NOUVEAU DÉPUTÉ DE BAABDA-ALEY ABDALLAH FARHAT:
“BEAUCOUP DE LOIS LIBANAISES SONT BASÉES SUR DES INTÉRÊTS PARTICULIERS”

. Jeune avocat ayant été élu aux dernières législatives pour occuper l’un des sièges maronites de Baabda-Aley, Me Abdallah Farhat n’a rien volé à personne: son père Victor est un avocat de renom; son oncle feu Albert fut, autrefois, président du conseil supérieur de la magistrature (dont le fils est, également, juge) et son oncle Michel, député en 1964.
Né à Hammana, il fut très tôt projeté sur la scène publique, ayant grandi dans une ambiance qui l’y prédisposait.
Après des études de Droit à l’USJ et une spécialisation en droit privé en 1986, il obtient un doctorat en droit bancaire et devient doyen de la Faculté de droit de La Sagesse, enseignant à la faculté de gestion et de management de l’USJ, tout en exerçant la profession d’avocat. Il est l’auteur de plusieurs études juridiques, littéraires et économiques...

Qu’est-ce qui a déterminé la présentation de votre candidature?
J’appartiens à une famille qui fait de la politique depuis, au moins, cent ans. Mon grand-père, dont je porte le prénom, était à la fois un homme d’affaires et un personnage-clé dans la politique au Haut-Metn. Sous l’occupation ottomane, il était le seul interlocuteur avec les autorités de l’époque. Il a même participé à la création d’un service public autonome dans la région.
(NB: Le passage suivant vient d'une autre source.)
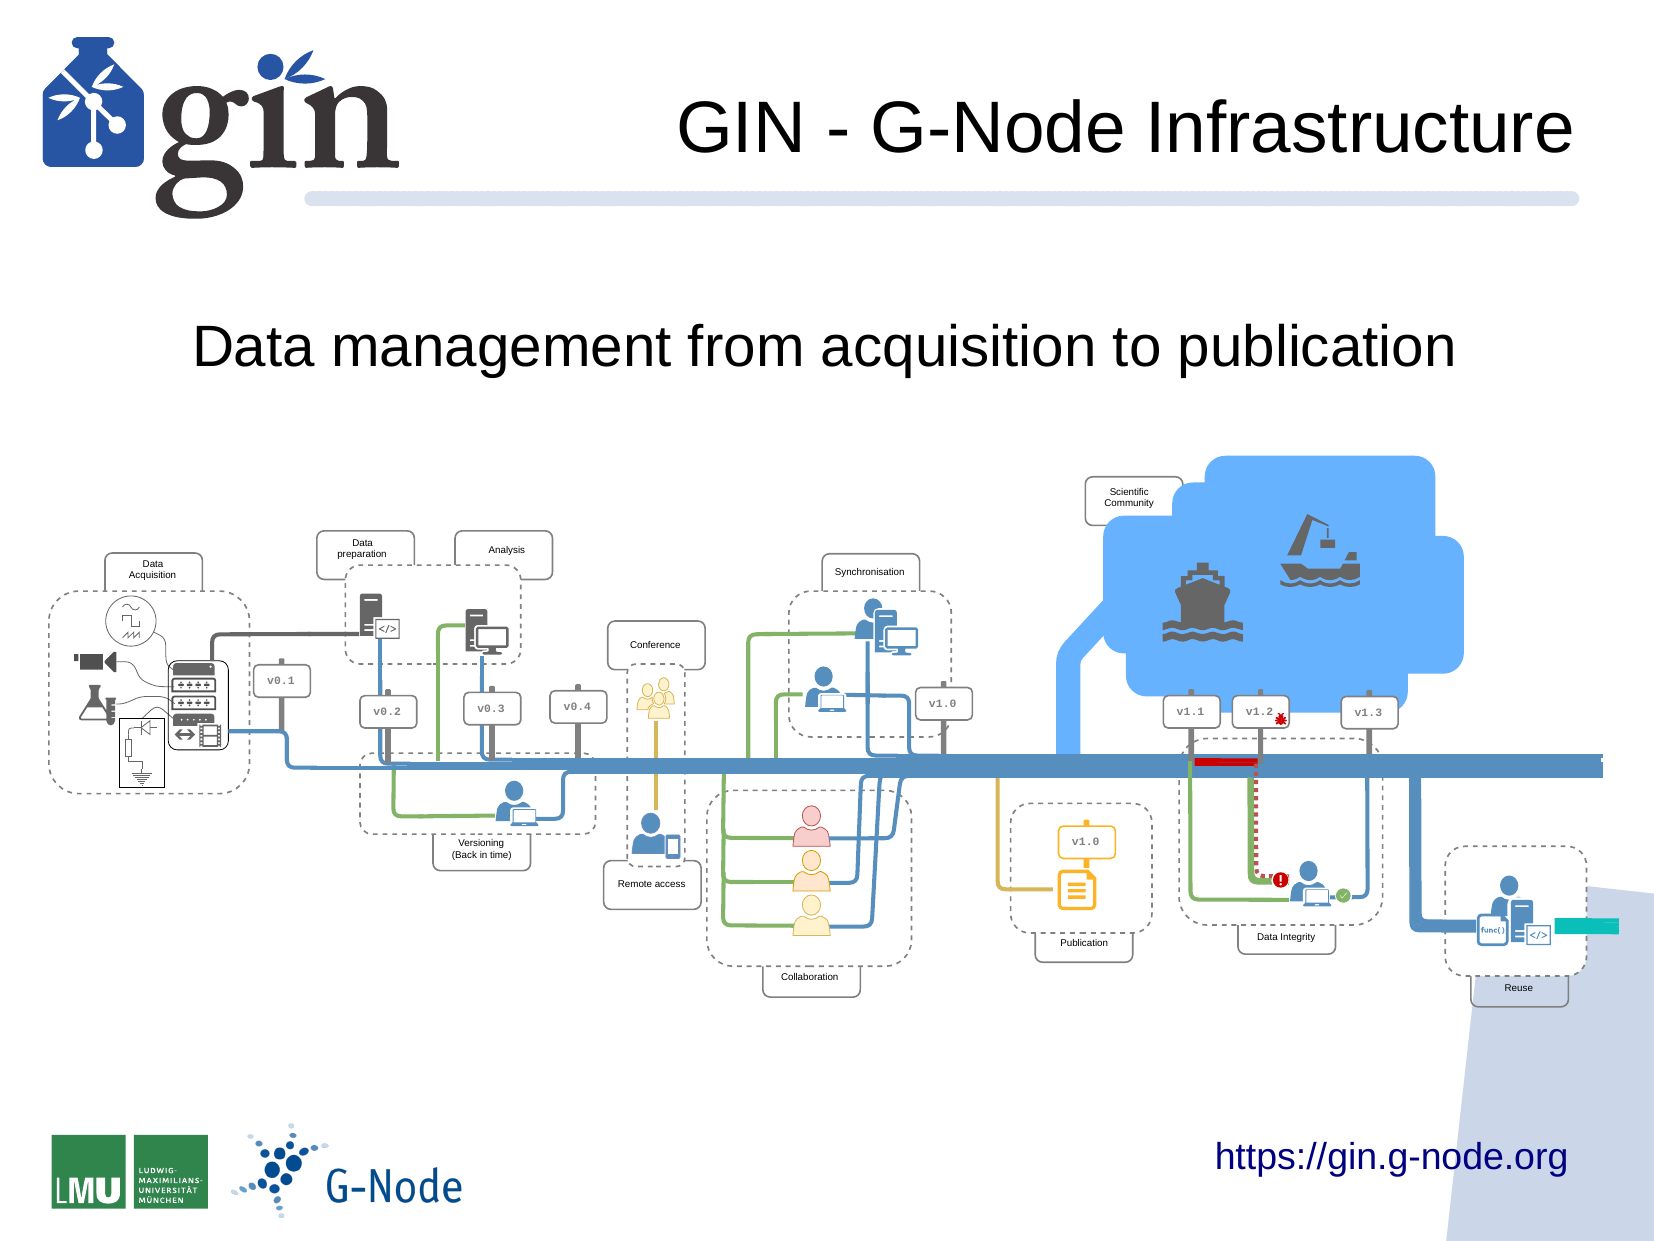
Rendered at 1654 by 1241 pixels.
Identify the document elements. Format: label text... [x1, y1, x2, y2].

picture [47, 454, 1623, 1009]
text_box GIN - G-Node Infrastructure [87, 30, 1576, 226]
picture [230, 1123, 467, 1219]
text_box https://gin.g-node.org [1200, 1128, 1625, 1186]
picture [33, 30, 409, 224]
list Data management from acquisition to publication [121, 314, 1497, 405]
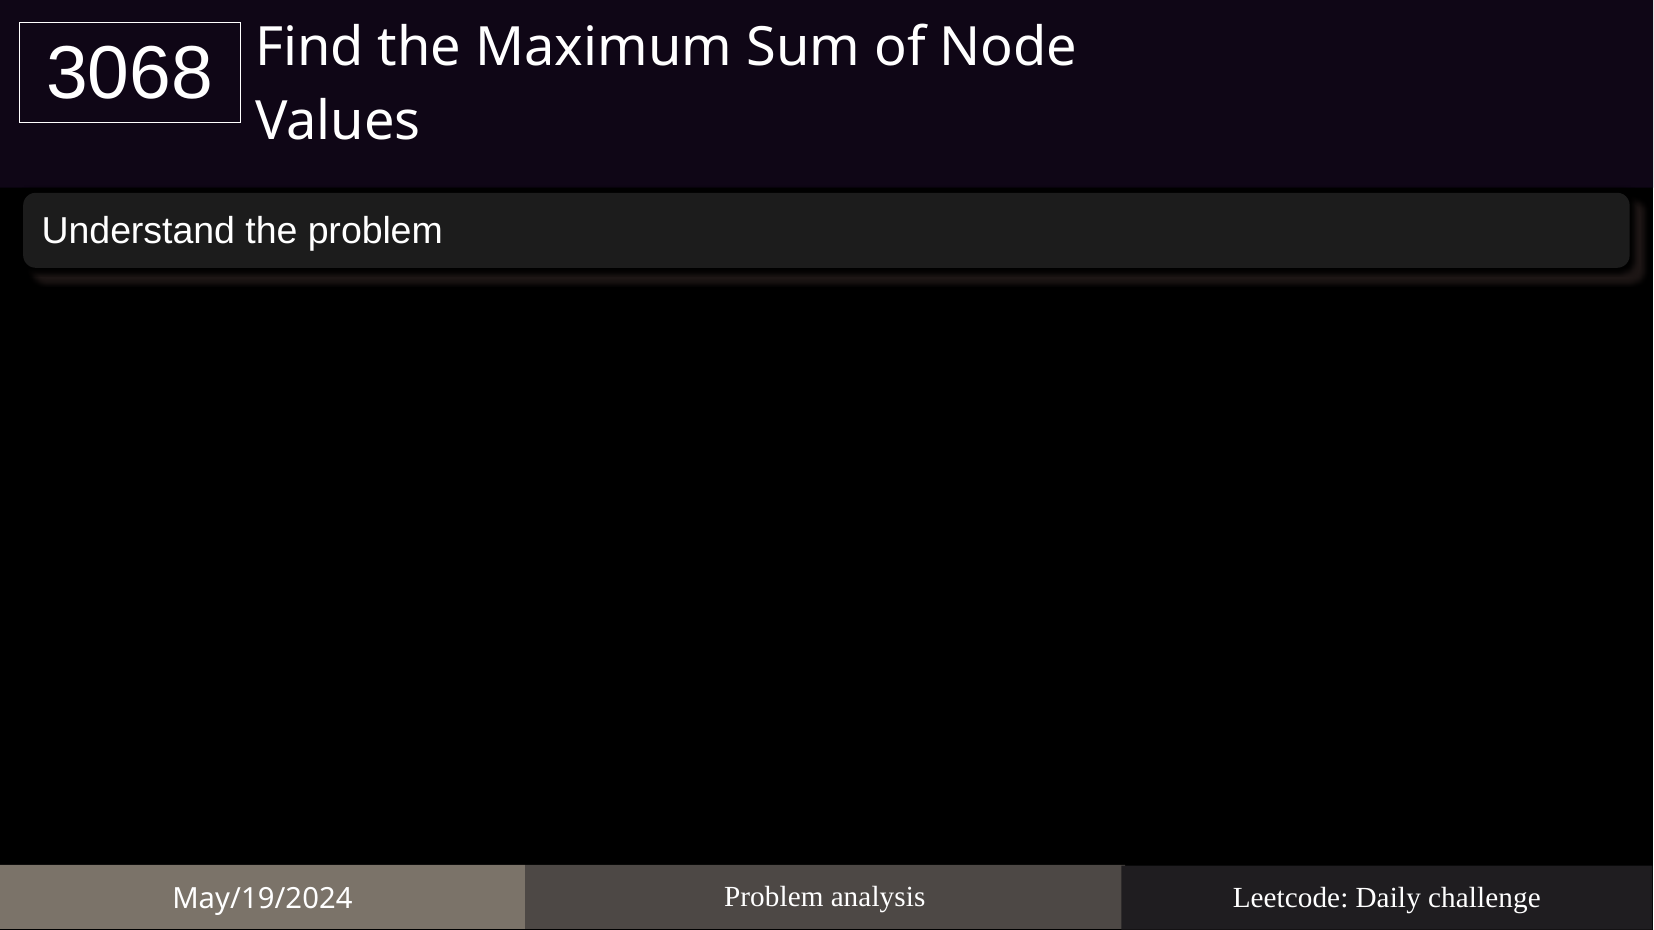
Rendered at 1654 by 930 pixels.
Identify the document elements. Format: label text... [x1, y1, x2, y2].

text_box Understand the problem [23, 192, 1630, 268]
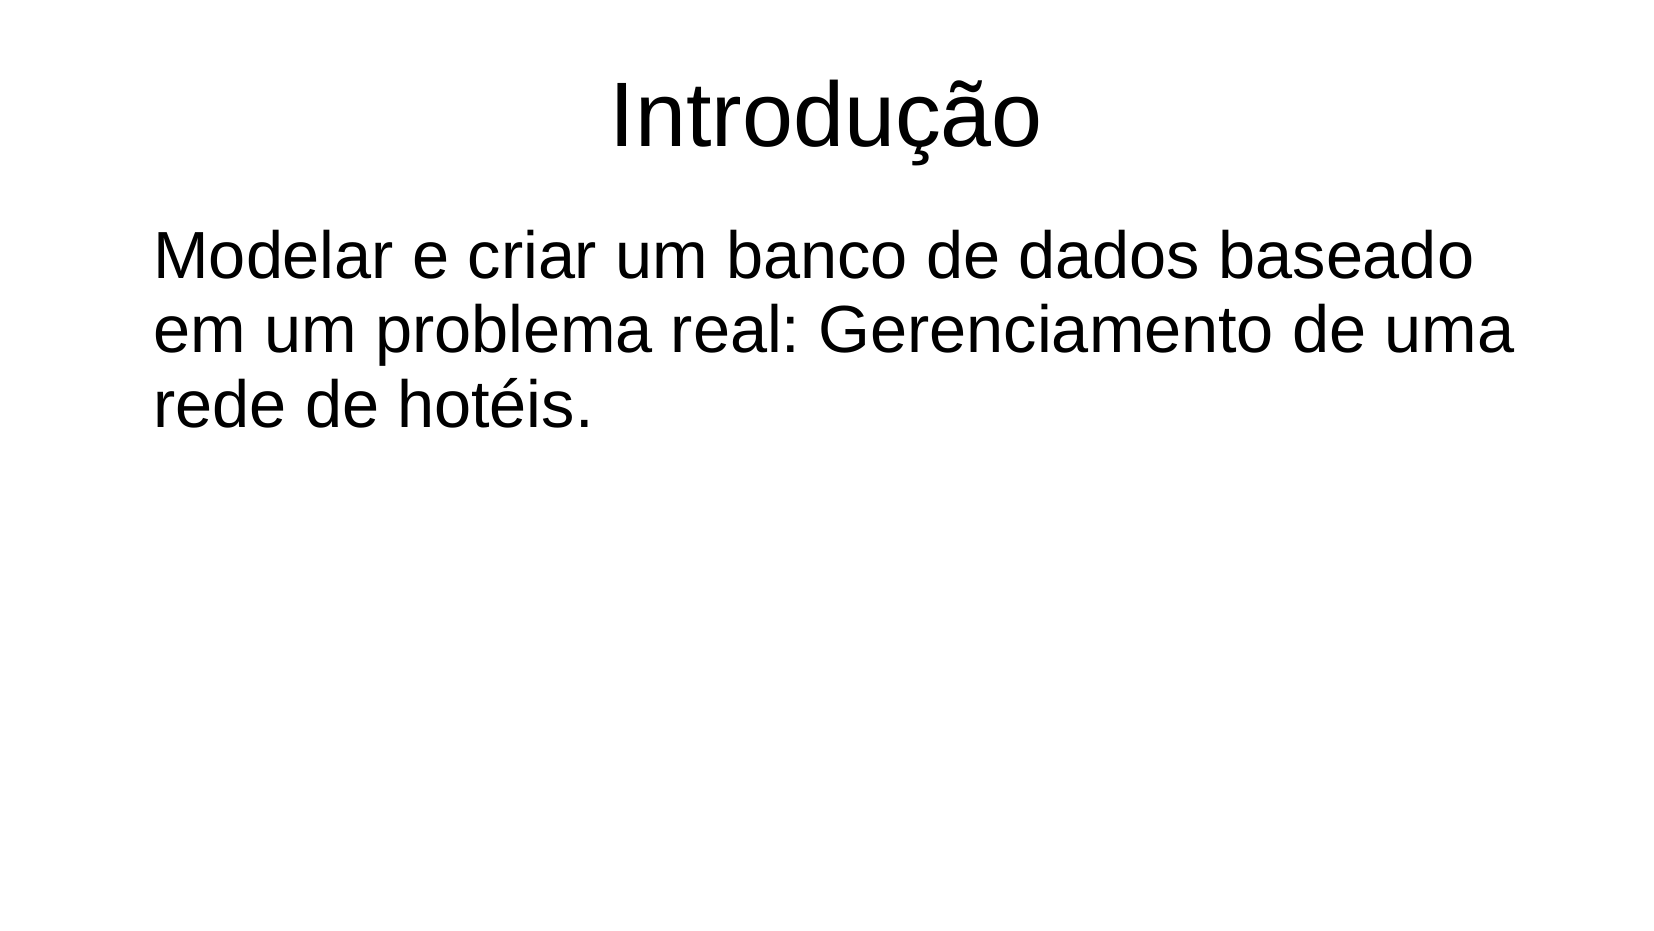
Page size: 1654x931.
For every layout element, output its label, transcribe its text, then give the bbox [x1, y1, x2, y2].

list Modelar e criar um banco de dados baseado em um problema real: Gerenciamento de uma rede de hotéis. [82, 217, 1571, 758]
title Introdução [82, 37, 1571, 193]
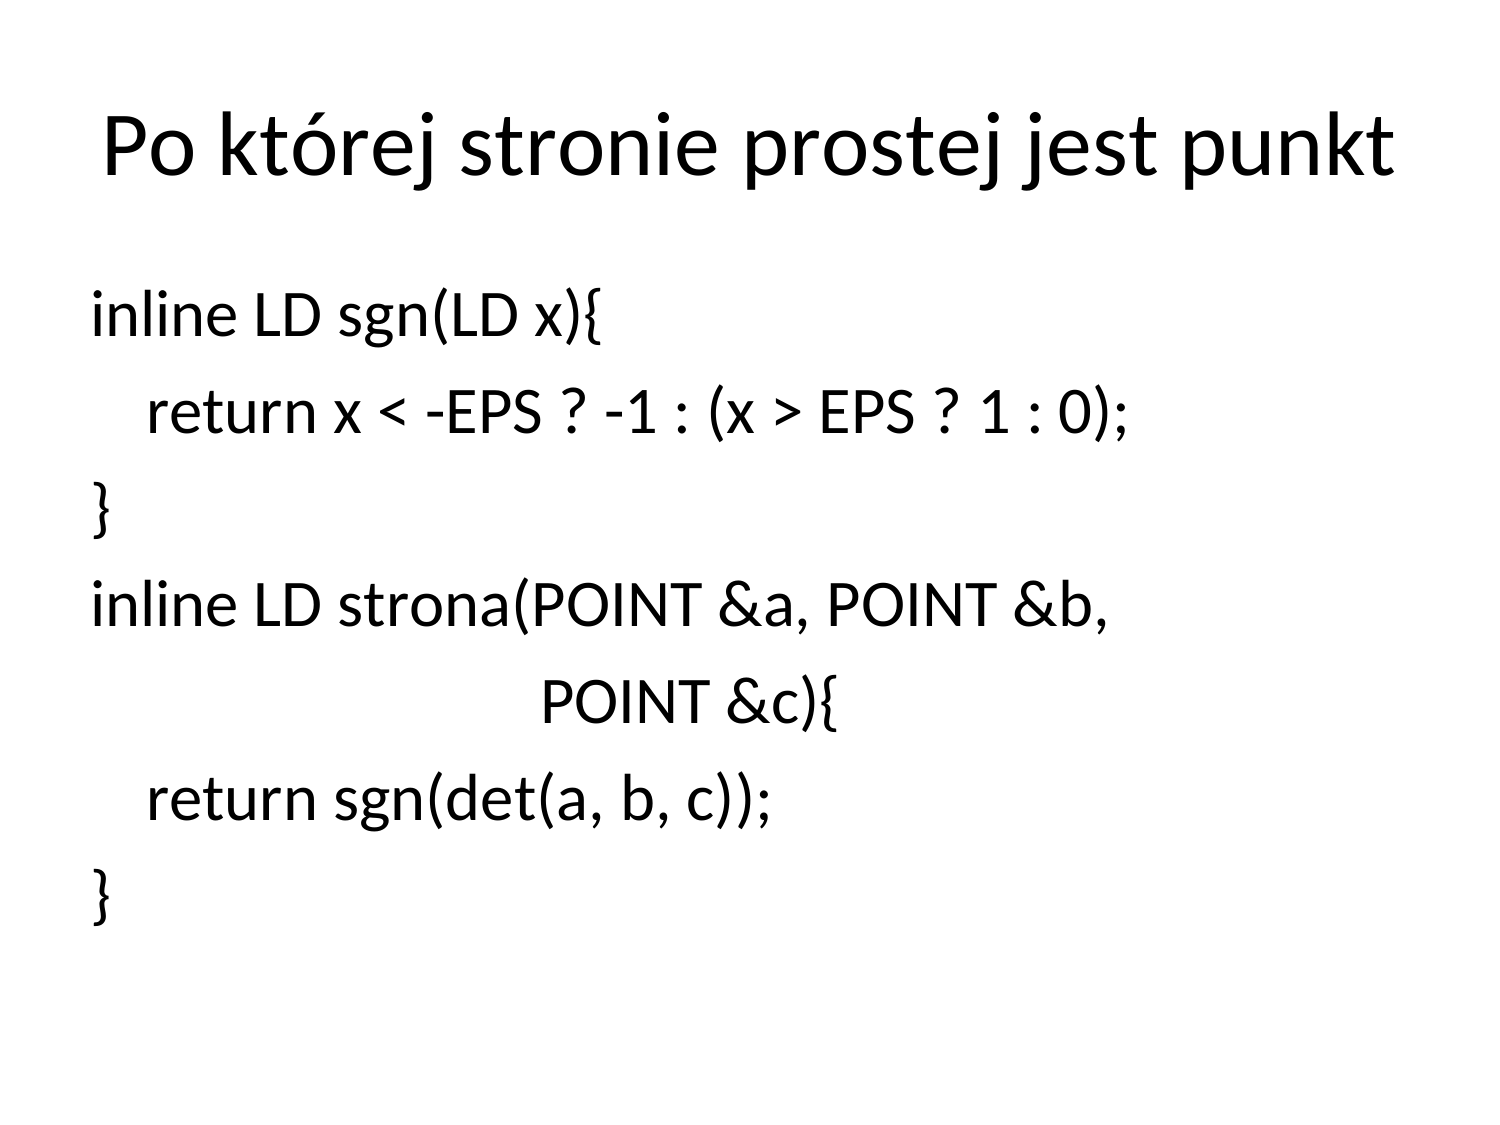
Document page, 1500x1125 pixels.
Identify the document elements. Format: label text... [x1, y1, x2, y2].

list inline LD sgn(LD x){ return x < -EPS ? -1 : (x > EPS ? 1 : 0); } inline LD strona(POINT &a, POINT &b, POINT &c){ return sgn(det(a, b, c)); } [75, 262, 1426, 1005]
title Po której stronie prostej jest punkt [75, 45, 1426, 233]
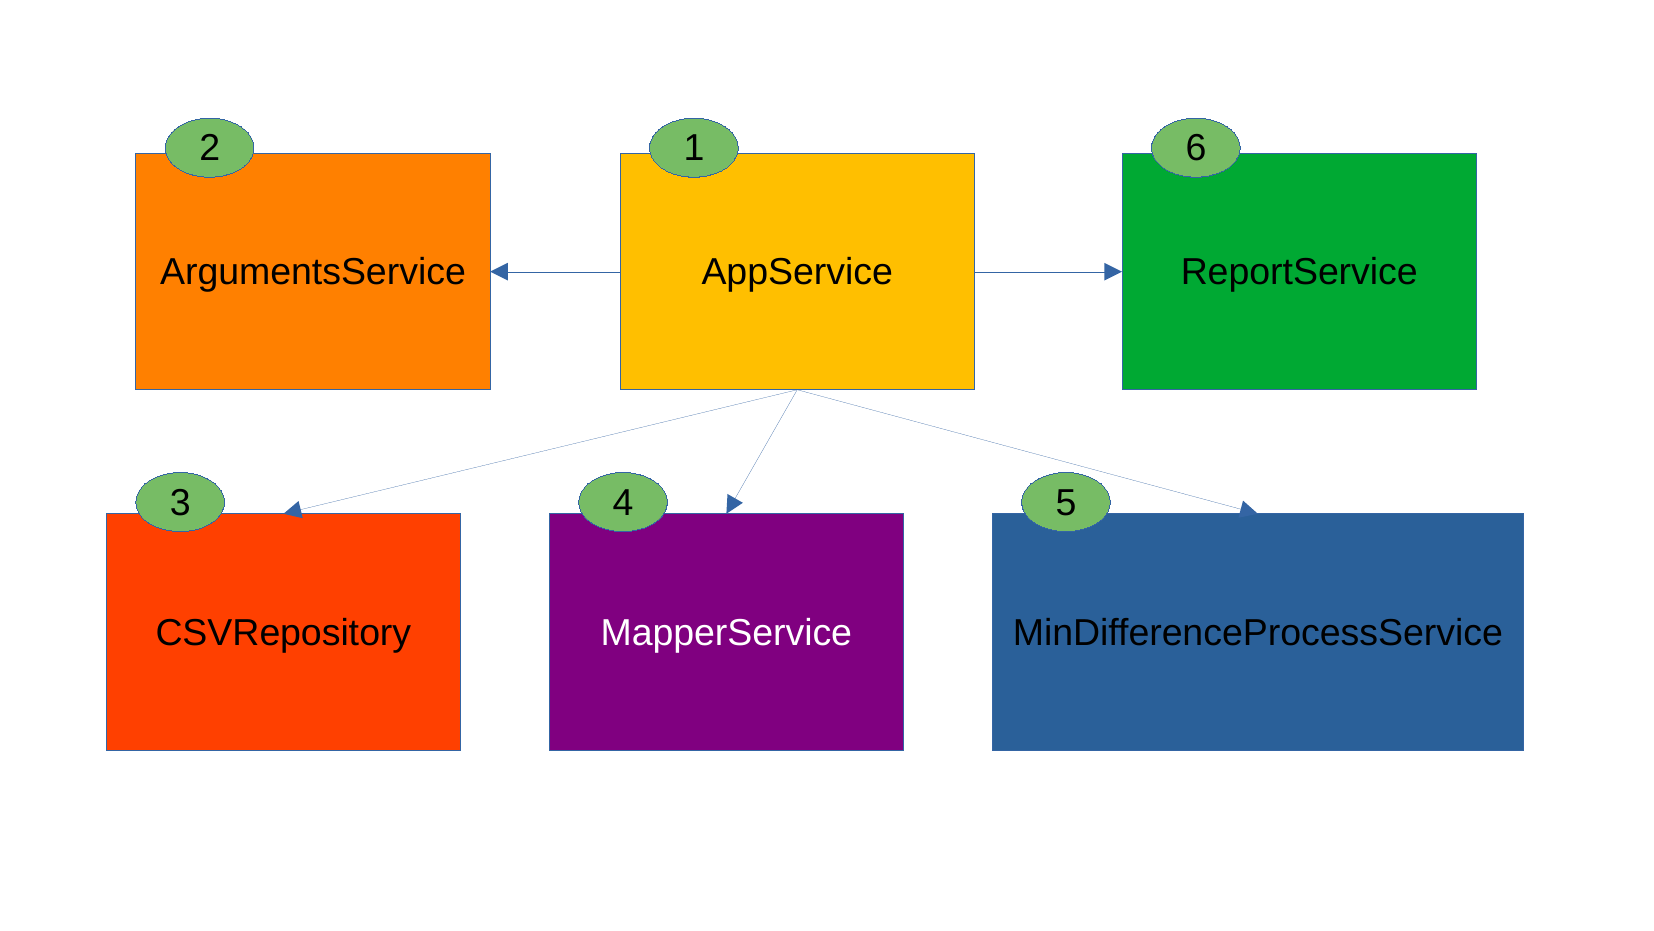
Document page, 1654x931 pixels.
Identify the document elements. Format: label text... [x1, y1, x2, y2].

Il a tracé plusieurs voies routières qui ont constitué l’embryon du réseau routier actuel. Il a même joué un rôle déterminant lors de l’Indépendance, en 1943.

HÉRITAGE FAMILIAL
La voie était donc toute tracée?
Certes, d’autant plus que plus tard, mon oncle, Michel Farhat, a repris le flambeau et a été élu député. Les deux atouts principaux de mon oncle ont été, incontestablement, la carrière de magistrat de mon oncle Albert qui a été premier président de la Cour de Cassation et, aussi, l’appui très efficace de mon père Victor, cadet de la famille et avocat de profession.
Il s’est présenté lui-même aux législatives de 96, mais a tenu à me céder son assise populaire pour celles de l’an 2000.
J’appartiens donc à un clan politique qui choisit, habituellement, ses candidats aux législatives, aux municipales, à la fonction publique. J’ai eu la chance, cette fois, de faire l’objet de son choix. Notre clan suit une politique indépendante, non partisane depuis des dizaines d’années.

ALLIANCE NATURELLE
Pourquoi avez-vous opté pour cette coalition?
Traditionnellement, notre politique régionale gravitait autour du courant joumblattiste. Mon père était l’ami intime de Kamal Joumblatt et de Raymond Eddé et il m’est resté dans la mémoire, l’image de ces deux grands hommes assis dans leurs fauteuils préférés dans notre salon. Notre alliance politique actuelle me semblait donc naturelle.
Le fait que nous ayions rejoint mes colistiers et moi-même, la liste de “l’Unité de la montagne” est plus un choix politique qu’électoral, surtout que les fondements politiques de la campagne menée par la liste, ont prôné l’ouverture et un véritable dialogue entre les différentes composantes du Mont-Liban.

VICTOIRE COLLECTIVE
A quoi attribuez-vous votre victoire?
Incontestablement, la victoire remportée par la liste est plus collective qu’individuelle. Elle est nécessairement due à la soif de l’électeur d’un véritable dialogue intercommunautaire pouvant aboutir, en premier lieu, à une entente nationale, au retour des déplacés; en un mot, à une communauté de vie dont le souvenir persiste toujours dans notre subconscient collectif.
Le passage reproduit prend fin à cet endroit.